Gerald Potterton, Director Of ‘Heavy Metal’ And ‘Yellow Submarine,’ Died At The Age Of 91
Gerald Potterton, a British-Canadian director who died recently, directed the adult animated cult classic Heavy Metal for Columbia Pictures in 1981. He was 91.
Potterton died on August 23 at the Brome-Missisquoi-Perkins Hospital in Cowansville, Quebec, according to the National Film Board of Canada.
Gerald came to Canada and the NFB to be a part of a new wave of storytelling, one that was fresh and irreverent, and he did so with great wit and creativity. He also helped lay the groundwork for what is now Canada’s independent animation industry with Potterton Productions. “He was an exceptional artist and a truly nice man,” NFB chairman and government film commissioner Claude Joli-Coeur said in a statement.
Potterton, who was born on March 8, 1931 in London and attended the Hammersmith Art School before moving to Canada in 1954, is regarded as one of the National Film Board of Canada’s earliest animators.

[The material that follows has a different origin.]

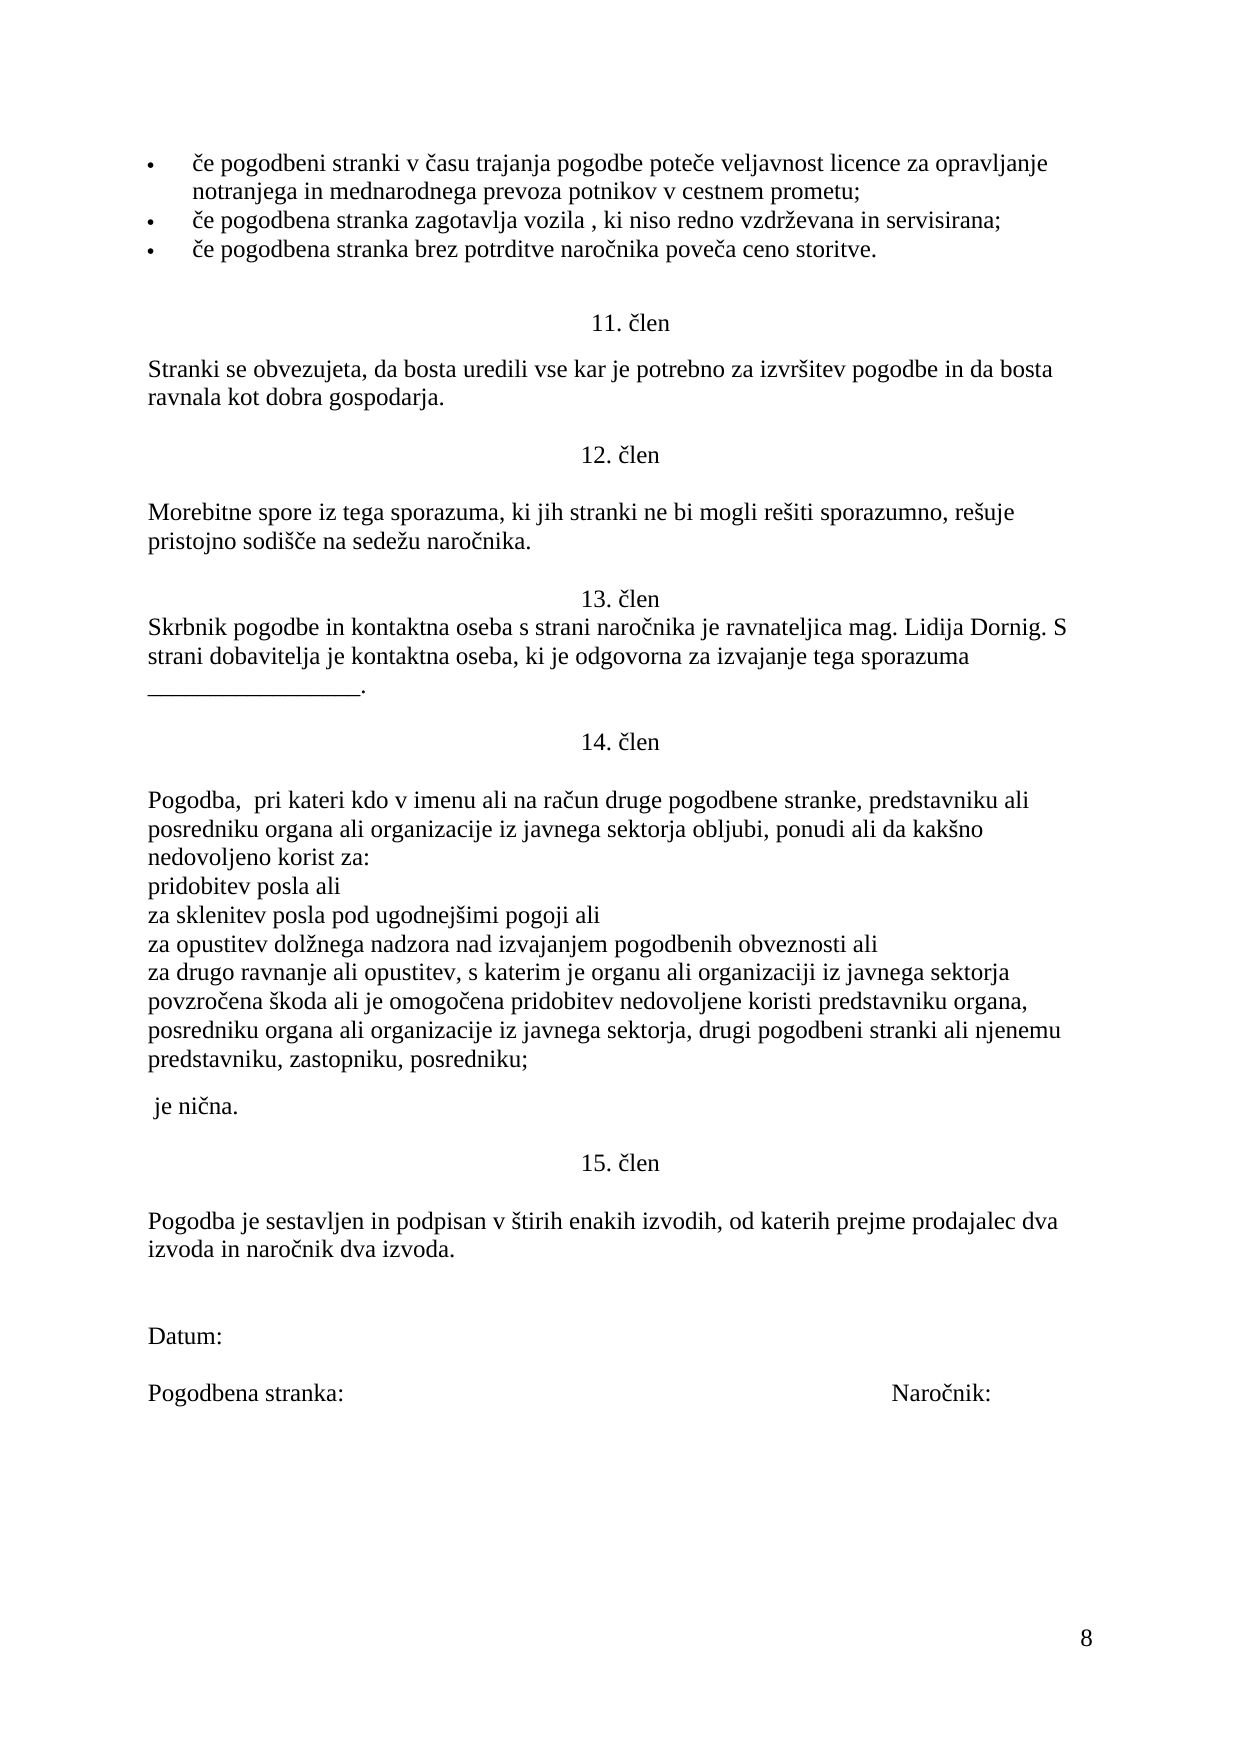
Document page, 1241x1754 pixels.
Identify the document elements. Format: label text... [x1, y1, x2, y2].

He worked as an animator on NFB features in the 1950s, and later directed several acclaimed shorts, including the 1962 Stephen Leacock adaptation My Financial Career and the 1963 Christmas Cracker, which he co-directed with Norman McLaren, Jeff Hale, and Grant Munro. The Academy recognised both films with nominations.

Potterton directed The Ride (1963), a live-action comedy, and The Railrodder (1965), a comedy starring Buster Keaton in one of his final film roles. In 1968, he returned to England and worked on a segment for the Beatles’ animated film Yellow Submarine.

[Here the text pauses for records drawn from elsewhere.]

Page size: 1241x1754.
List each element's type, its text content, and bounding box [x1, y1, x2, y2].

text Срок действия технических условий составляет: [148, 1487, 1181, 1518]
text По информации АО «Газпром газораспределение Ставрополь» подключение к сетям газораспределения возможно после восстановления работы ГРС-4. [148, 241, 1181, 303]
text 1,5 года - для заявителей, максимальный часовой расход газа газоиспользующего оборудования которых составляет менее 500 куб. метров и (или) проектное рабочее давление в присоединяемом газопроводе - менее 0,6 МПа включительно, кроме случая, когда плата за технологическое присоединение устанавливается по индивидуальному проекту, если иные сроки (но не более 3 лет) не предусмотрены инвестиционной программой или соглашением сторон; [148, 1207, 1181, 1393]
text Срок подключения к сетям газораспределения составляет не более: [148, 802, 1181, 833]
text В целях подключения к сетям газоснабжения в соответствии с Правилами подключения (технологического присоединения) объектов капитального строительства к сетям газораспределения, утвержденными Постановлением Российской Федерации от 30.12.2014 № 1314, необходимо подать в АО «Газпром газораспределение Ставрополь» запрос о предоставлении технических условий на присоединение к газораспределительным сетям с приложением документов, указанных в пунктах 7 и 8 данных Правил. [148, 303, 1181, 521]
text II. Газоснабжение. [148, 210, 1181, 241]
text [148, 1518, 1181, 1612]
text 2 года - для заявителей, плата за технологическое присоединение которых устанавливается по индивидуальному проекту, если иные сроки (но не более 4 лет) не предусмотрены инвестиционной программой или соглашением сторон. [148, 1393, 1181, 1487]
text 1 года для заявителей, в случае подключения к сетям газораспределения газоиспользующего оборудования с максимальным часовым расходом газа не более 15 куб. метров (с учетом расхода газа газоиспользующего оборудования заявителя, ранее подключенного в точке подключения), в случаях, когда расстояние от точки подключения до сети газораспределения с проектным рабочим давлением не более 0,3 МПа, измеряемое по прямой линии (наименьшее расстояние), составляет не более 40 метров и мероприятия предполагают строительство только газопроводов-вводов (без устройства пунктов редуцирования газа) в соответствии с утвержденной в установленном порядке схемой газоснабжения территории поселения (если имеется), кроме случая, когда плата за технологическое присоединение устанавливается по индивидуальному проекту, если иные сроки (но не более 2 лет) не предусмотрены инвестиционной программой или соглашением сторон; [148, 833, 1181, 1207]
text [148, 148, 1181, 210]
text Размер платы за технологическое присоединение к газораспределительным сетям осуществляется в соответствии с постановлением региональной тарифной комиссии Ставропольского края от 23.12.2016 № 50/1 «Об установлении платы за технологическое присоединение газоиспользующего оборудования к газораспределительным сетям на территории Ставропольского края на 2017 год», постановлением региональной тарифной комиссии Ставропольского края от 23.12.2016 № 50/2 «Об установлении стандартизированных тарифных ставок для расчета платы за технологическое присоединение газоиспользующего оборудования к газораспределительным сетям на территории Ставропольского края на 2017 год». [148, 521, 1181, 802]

After returning to Canada, he established Potterton Productions, an independent film and television production company. His Oscar Wilde adaptation The Selfish Giant (1972) was an animated short that received an Academy Award nomination.

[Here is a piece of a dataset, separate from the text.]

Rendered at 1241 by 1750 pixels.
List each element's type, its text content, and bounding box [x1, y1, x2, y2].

With the cult classic Heavy Metal, Potterton took an animated film in a new direction. His second Leacock adaptation, The Awful Fate of Melpomenus Jones, was an NFB production in 1983, and he also co-created the animated children’s show Smoggies, which aired for four seasons (1986–1982).
L’homme des neiges, a children’s book about Joseph-Armand Bombardier that he wrote and illustrated, will be published in 2020. Potterton, a member of the Royal Canadian Academy of Arts, was named one of the World Animation Celebration’s “Ten Men Who Have Rocked the Animation World” in 1998.